As he spoke about Taiwan, he spoke in great detail, rattling off dates and statistics. Not only was this man's memory quite intact, but he was a veritable fountain of knowledge. He certainly didn't disappoint. He is the author of Taiwan's 400 Years of History after all. The Chinese version of Taiwan's 400 Years of History (which was first published in 1980) has been called an encyclopedia of Taiwan's history.

As I looked around the auditorium, I realized it was only about a quarter full. Most of the audience were late middle-aged or older. These were people who had not only heard of Su Beng before, but were staunch supporters of what he stands for, and had most likely read the massive volume of Taiwan's 400 Years Of History. What a shame I thought- that all of this knowledge and expertise wasn't being transmitted to the bright, young minds of Taiwan, in whose hands are the future of the country.

The audience listened intently and to me it seemed that they (those aged 50 and above) are one remaining segment of Taiwan's population who actually knew who Su Beng was and the value of his words. What the audience lacked in numbers seemed to be compensated by the attentiveness and enthusiasm with which they listened to and interacted with Su Beng. I felt as though I'd uncovered a long, lost, forgotten treasure trove of knowledge.

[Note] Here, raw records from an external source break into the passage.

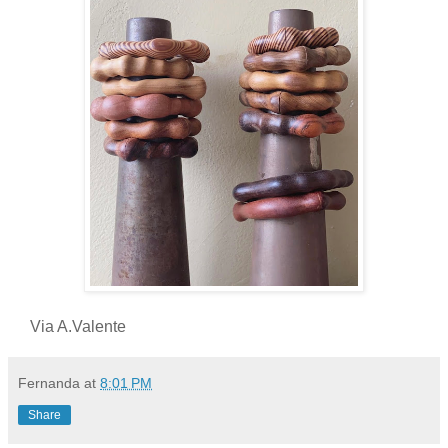
Via A.Valente
Fernanda
at
8:01 PM
Share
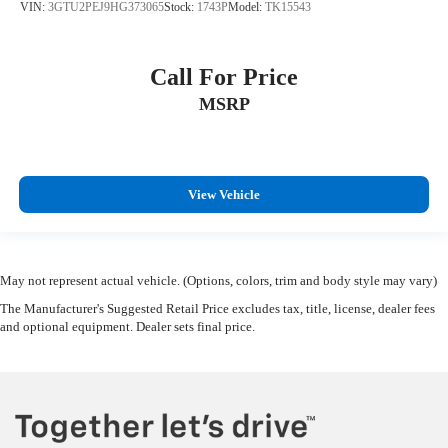
VIN:
3GTU2PEJ9HG373065
Stock:
1743P
Model:
TK15543
Call For Price
MSRP
View Vehicle
May not represent actual vehicle. (Options, colors, trim and body style may vary)
The Manufacturer's Suggested Retail Price excludes tax, title, license, dealer fees
and optional equipment. Dealer sets final price.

Thursday, February 22, 2007

Fact or fiction?

When I first "discovered" Su Beng I heard many tall tales about him.

I heard that he'd spent many years in China involved with the Chinese Communists- perhaps he'd even participated in the Long March. He'd had a vasectomy before the age of thirty, presumably because when he'd decided to commit himself to the life of a revolutionary, he realized that he couldn't bring any children into the world because his revolutionary activities would always come first.

Some have viewed him as violent and radical. In the 1950's he established the Taiwan Army Corps and was later wanted for plotting to assassinate Chiang Kai-shek. He was also the first to document and write a book about Taiwan's History. After the Chinese version of Taiwan's 400 Years of History was published in 1980, Su Beng traveled around the world promoting Taiwan independence movements amongst overseas Taiwanese. When he made contact with some relatives in Canada, his relatives, unsure of his motivations, didn't even know whether they should receive him or not. Having spent many years in China, most assumed that he was a Red Communist. In the end, the relatives reluctantly received Su Beng and ended up buying several copies of Taiwan's 400 Years of History for the sum of US$100 each.

To many, Su Beng may have seemed like a loose cannon. He is definitely a man who walks to a different drum. When I heard these tales, I knew that I just had to know more.

Wednesday, February 21, 2007

Going public

I have spent much of the past (nearly) three years of my life in Taiwan working on the biography of one of Taiwan's oldest living independence activists, Su Beng. And I think it's about time that I share some of what I've been working on and collected. It's time for it to finally see the "light of day."